▸ About this exercise: Show all lines from the data that include the word "http".

▸ Record extracts:
BEGIN

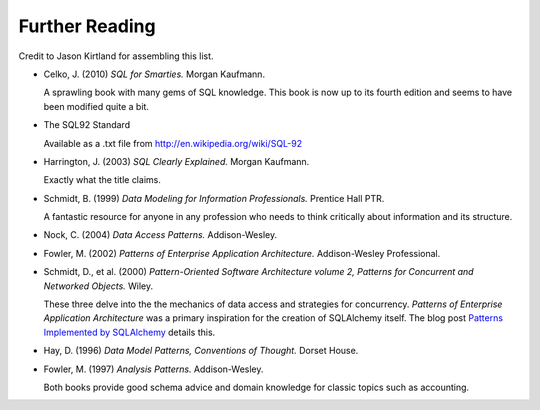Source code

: ===============
Further Reading
===============

Credit to Jason Kirtland for assembling this list.

* Celko, J. (2010) *SQL for Smarties.*  Morgan Kaufmann.

  A sprawling book with many gems of SQL knowledge.  This book is now up to its fourth edition
  and seems to have been modified quite a bit.

* The SQL92 Standard

  Available as a .txt file from http://en.wikipedia.org/wiki/SQL-92

* Harrington, J. (2003) *SQL Clearly Explained.*  Morgan Kaufmann.

  Exactly what the title claims.

* Schmidt, B. (1999) *Data Modeling for Information Professionals.*  Prentice Hall PTR.

  A fantastic resource for anyone in any profession who needs to think
  critically about information and its structure.

* Nock, C. (2004) *Data Access Patterns.*  Addison-Wesley.

* Fowler, M. (2002) *Patterns of Enterprise Application Architecture.*  Addison-Wesley Professional.

* Schmidt, D., et al. (2000) *Pattern-Oriented Software Architecture volume 2,
  Patterns for Concurrent and Networked Objects.*  Wiley.

  These three delve into the the mechanics of data access and strategies for concurrency.
  *Patterns of Enterprise Application Architecture* was a primary inspiration
  for the creation of SQLAlchemy itself.  The blog post `Patterns Implemented by SQLAlchemy <http://techspot.zzzeek.org/2012/02/07/patterns-implemented-by-sqlalchemy/>`_ details this.

* Hay, D. (1996) *Data Model Patterns, Conventions of Thought.*  Dorset House.

* Fowler, M. (1997) *Analysis Patterns.*  Addison-Wesley.

  Both books provide good schema advice and domain knowledge for
  classic topics such as accounting.

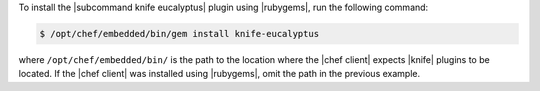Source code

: .. This is an included how-to. 

To install the |subcommand knife eucalyptus| plugin using |rubygems|, run the following command:

.. code-block:: bash

   $ /opt/chef/embedded/bin/gem install knife-eucalyptus

where ``/opt/chef/embedded/bin/`` is the path to the location where the |chef client| expects |knife| plugins to be located. If the |chef client| was installed using |rubygems|, omit the path in the previous example.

END

▸ Reply to the exercise:
  Available as a .txt file from http://en.wikipedia.org/wiki/SQL-92
  for the creation of SQLAlchemy itself.  The blog post `Patterns Implemented by SQLAlchemy <http://techspot.zzzeek.org/2012/02/07/patterns-implemented-by-sqlalchemy/>`_ details this.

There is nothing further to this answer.